While the setting is considerably interesting and mesmerizing, little else about this movie is captivating. It’s a whodunnit mystery story set on a scientific research base in Antarctica with dullness growing as thick as the ice all over the sets. For all its frozen bodies, blood, assaults with ice axes, and struggle with killer winds and weather that all pique your interest for its cold and windy setting, “Whiteout” turns out to be a pale imitation of the thriller it’s been trying to be – with a twist you see coming a continent away. The central mystery is limp. The mystical setting is wasted with a lifeless pedestrian plot that could be set anywhere.
It feels like one of those movies that has never progressed much beyond its interesting and promising concept. Like the isolated continent where it’s set, the film seems too isolated to make itself become a quality piece. Like the thick ice all around, the storytelling is so dense that the film wimps out to become such an uninspired thriller amidst the many inspirational elements around it.
There’s wonderful potential for such white vistas embodying both metaphorical emptiness and mysterious oblivion. And it could have been a great setting for an ambitious film with an already given A-list star at helm. So what went wrong? Script, direction, sound, music. And for a solid domino effect to it, performances. The characters don’t translate well. The film is filled with mere panicky zooms and badly staged action. The random forensic gross-outs are half-baked. The dialogues put unwelcome commentaries so overdone that no event occurs without a character telling you what you already see. The redundancy is even worsened by the overworked soundtrack telling you for the nth time what is supposed to happen next and even dictate to you what you should feel or think about the very scene you’re watching.
The sub-standard work is very much a missed opportunity. This generic snowbound thriller features blowing winds averaging around 100 miles per hour, but it just doesn’t really throw the audience towards genuinely thrilling moments. Its worst offense is assuming that the audience is so dumb that you will actually be shocked and entertained by characters merely wearing snowsuits and slashing out people, then finding out in the end, how lame the whole thing is – with all the utter lack of excitement and witty twist ending. Hobbled by a ruinously insufficient thrills, chills, and intrigue, it grows to become an increasingly ludicrous mess from the beginning until the ending. And even if you suspend your disbelief, the sub-standard CGI of planes among other things even pulls you down farther the thick white ice.
The cast delivers numb performances with stereotypical, one-dimensional characters that are actually devoid of utter personality. It merely settles to put some feasting eyes on Kate Beckinsale showcasing her almost naked body ready for a hot bathing scene, then showing her curves in tempting blurs from inside the shower within the first five minutes of the film. Yes, that’s the mainstream sellout at work. Beckinsale as U.S. Marshal Carrie Stetko is glossed over with her skin perfectly holding up to the sub-zero temperature all the way.
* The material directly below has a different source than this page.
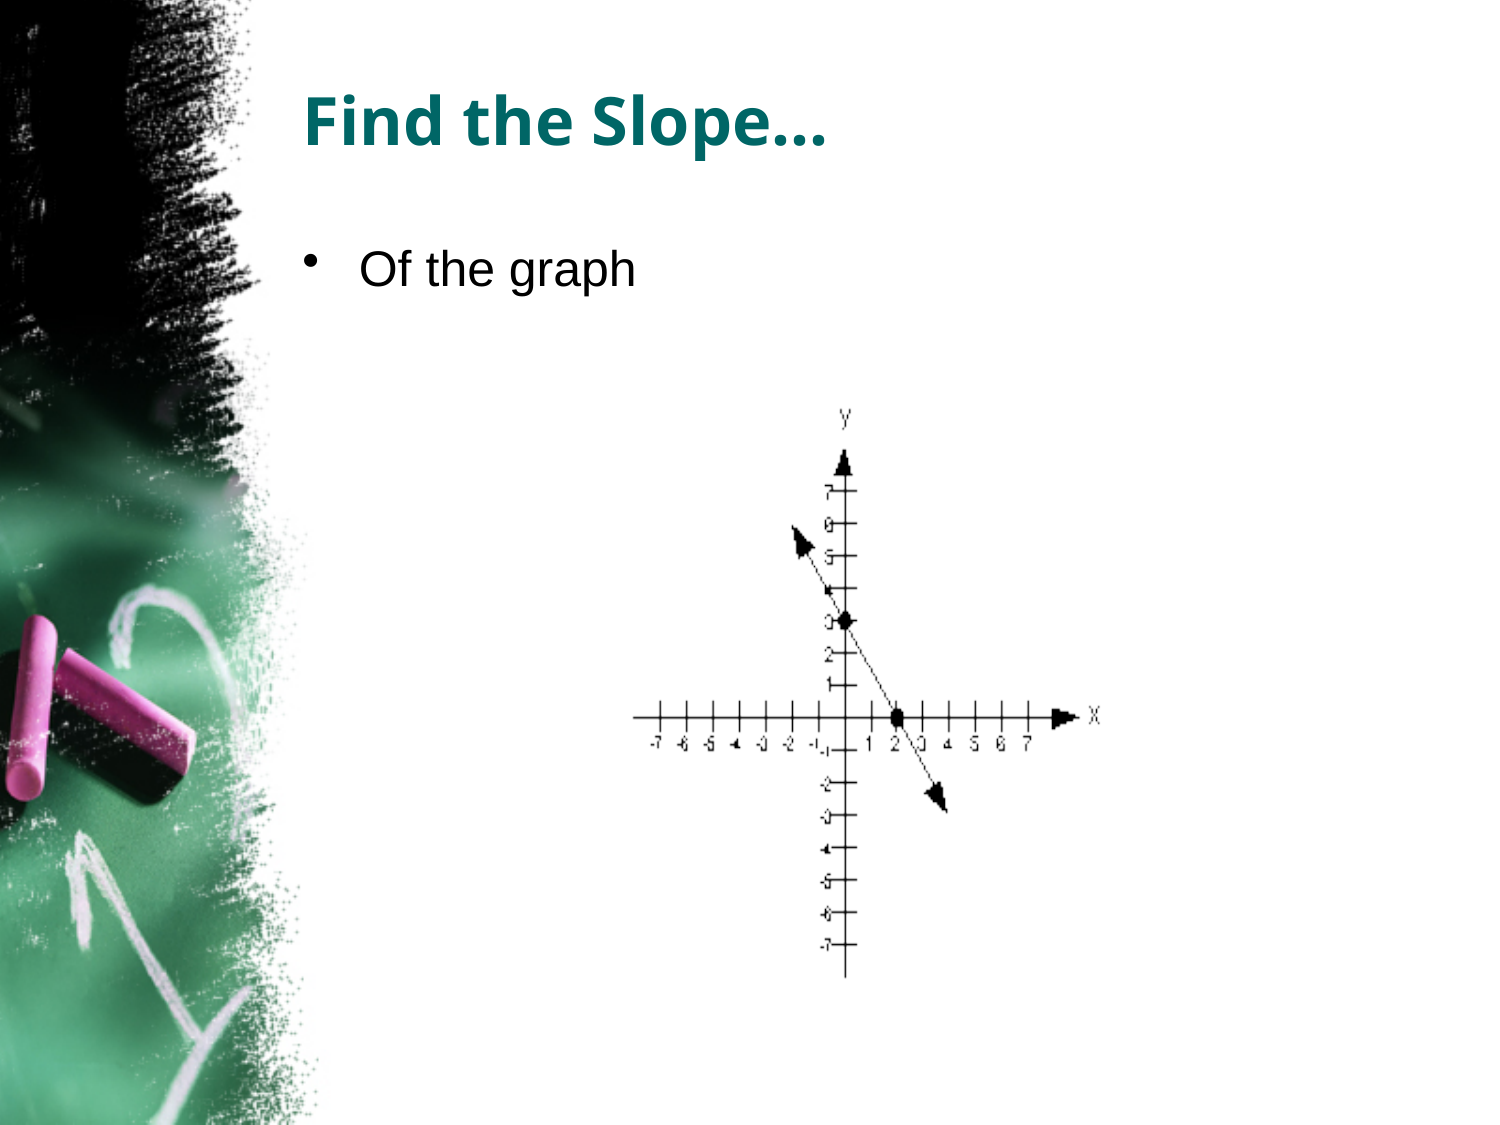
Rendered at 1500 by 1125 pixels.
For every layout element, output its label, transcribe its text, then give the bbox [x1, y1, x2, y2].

list Of the graph [287, 228, 1438, 980]
title Find the Slope… [287, 49, 1438, 188]
picture [0, 0, 1500, 1125]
What’s missing from “Whiteout” is the pervasive sense of paranoia that you’d expect, or hope for, from a thriller set in the coldest and most isolated land mass on the planet. And its intriguing setting and storyline could have been gripping if a more developed story with quality script and smart direction replace the spoon-fed lines of its dull characters, the poor camera work, the lame musical score, and the second-rate Hollywood level CGI.